A dear, dear friend once gave me a check list of things to follow as the mother of a boy.
One, was to expect to never at any given time have enough food in the house. Even if I had just been to the grocery store, there would never be enough food to fill the vacuous black hole of a boy’s stomach.
She was right about that, as I feel like most days, all I do is feed him.
She also warned my house would never be clean again.
Heck, it hadn’t been clean before, so that didn’t really bother me.
Her next heeding was to always check his pockets because sometimes, living things may find shelter there. Especially if he is wearing pants with a lot of pockets.
“And you don’t want to find out the hard way that amphibians cannot survive a washing machine cycle,” she cautioned.
By the time Cole reached double digits on his age, I felt like I could breathe a sigh of relief.
He hadn’t stuffed a frog or anything else living in the pockets of his pants, leaving the critters to their natural habitats where he would study them each night, armed with a flashlight and a journal.
He wasn’t particularly fascinated with violent video games or movies as some of his peers had been. Sure, he liked his Nintendo DS but it was not an everyday toy.
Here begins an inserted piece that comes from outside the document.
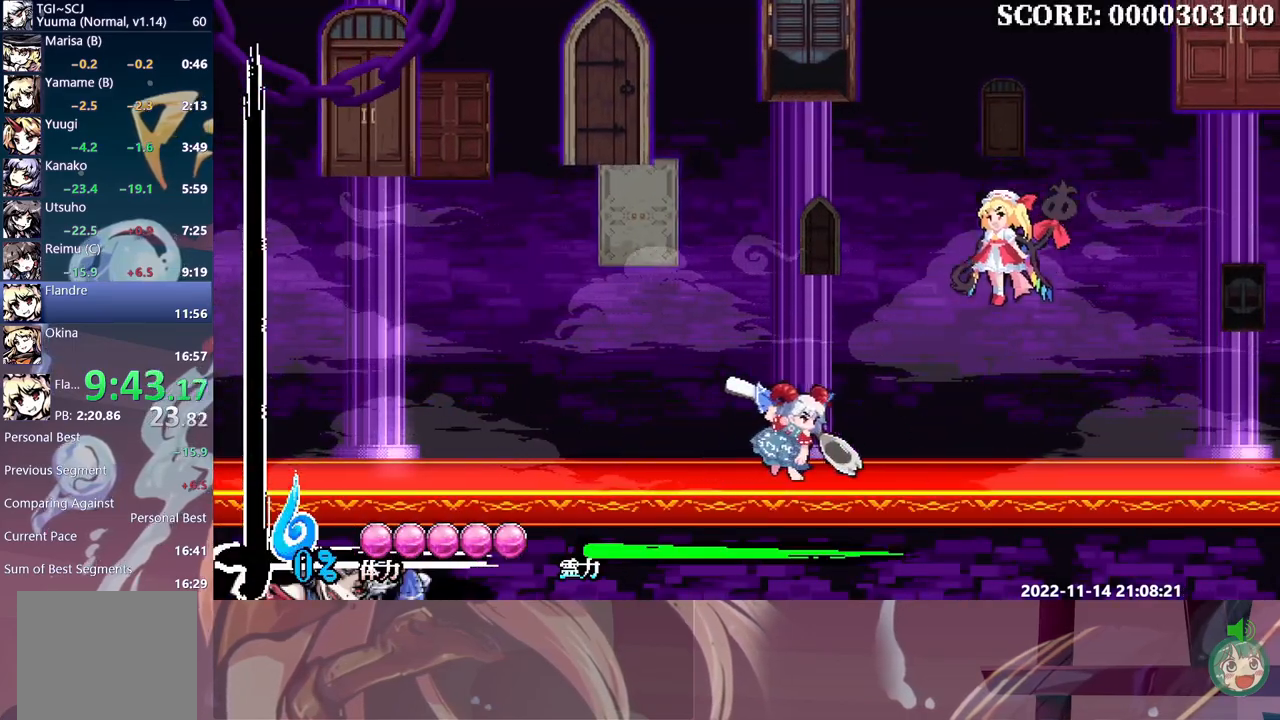
{"dt_ms": 1000, "buttons": ["DPAD_UP", "DPAD_RIGHT"]}
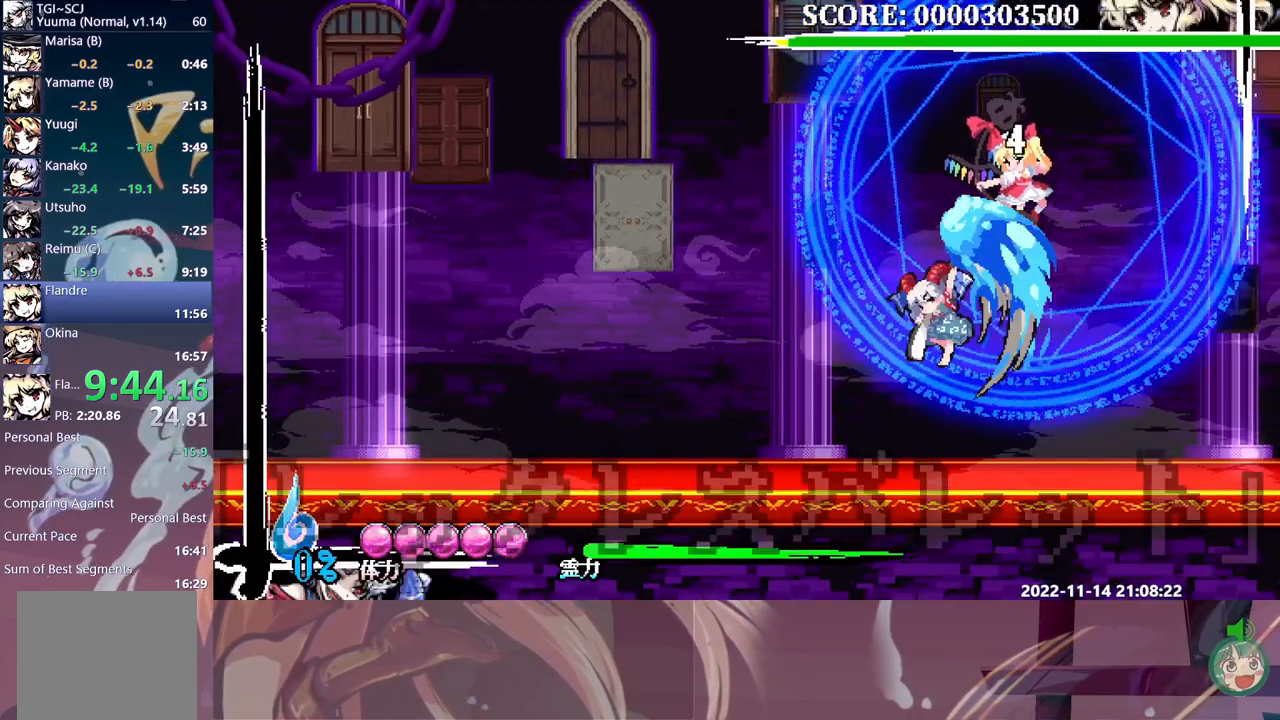
{"dt_ms": 500, "buttons": ["DPAD_UP", "DPAD_RIGHT"], "events": []}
He loves old cars, and has a definite opinion on what kind of car he was going to get when he could drive at age 30.
All in all, he has been a rarity of sorts, being well behaved, thinking on his own, and having his own opinions on things that sometimes rivaled my own.
So, when he my precious little lump of boyish charm decided he loathed baths, I was shocked.
This is the child that once used my whole brand new bottle of fragrant body wash in his bath – so he could “smell good for the ladies,” he declared. He was in pre-k at the time.
Just a year ago, I was buying him banana scented Minion body wash and now, I am arguing with him as to why he needs a shower every day.
“I don’t smell yet,” he will say.
“Cole, you don’t wait until you smell – you take a bath every day!”
“Well, I don’t do anything to get dirty,” he said.
“You shed dead skin daily, it’s mixed with oil, and dirt, and other stuff your body produces.”
This was science and instead of my child finding it gross, he exclaimed, “Cool!” and wonder if he could watch it happen.
“No,” I sighed, not really sure.
I could not relate to this new-found aversion to cleanliness. As a child, any time a bath was drawn, I would get in the tub, even when it wasn’t for me. I would beg to take a third, sometimes fourth bath as a child because I loved being clean.
But I was a little girl. A little girl who propped up on her stuffed animals and read them books all day while eating Little Debbies.
A little girl who never broke a sweat, and seldom went outdoors.
This is a little boy – a very busy, active, always outside little boy who sweats.
“But I don’t stink – yet,” he will say.
And that’s another thing: little boys seem to like noxious odors that can gag a 100-lb German shepherd.
Cole took his shoes off one night and wiggled his socked toes, pointing a foot at Ava.
The big dog promptly fell over and shuddered.
He giggled with glee.
“Cole, get in the shower before you get in bed,” I said.
“Never!” he cried.
He tells me he has a protective layer going on and when he takes a shower, it removes the barrier between him and the outer world, allowing germs and the like to go through his pores.
“Do you have any idea how long it takes to build up a good solid barrier?” he asked in all seriousness.
Bathing the 100-lb German shepherd is actually easier than finagling him to get a shower; and she will nearly kill you.
For Mother’s Day, my child gifted me with Mom coupons, telling me I could redeem them for showers. “Cole, you are supposed to take a shower every day,” I replied.
“Well, you only got two coupons for that, so not sure how that will work out.” The coupons were specifically for a “Scrub –a-Dub Hug,” which meant he’d get a shower and even hug me later instead of complain about the cruelty of water and soap.
I fuss, I beg, I plead, I bargain – boy, do I bargain – all to no avail.
“He’s a little boy,” his father says. “Little boys all go through that stage where they hate baths and they want to see how gross they can get.”
When would this stage end? How long would it last? He was enjoying being as icky and gross as he could get away with.
“Don’t worry,” Lamar said. “Once he gets interested in a girl – and I mean a real girl his own age – he will start caring if he has a bath or not.”
This did not comfort me at all.
The only way to get my little boy, all snips, snails, and puppy dog tails, to care about whether or not he was clean was if he was interested in a girl?
If only that checklist came with instructions on how to handle the heartache of little boys growing up, I would be better prepared.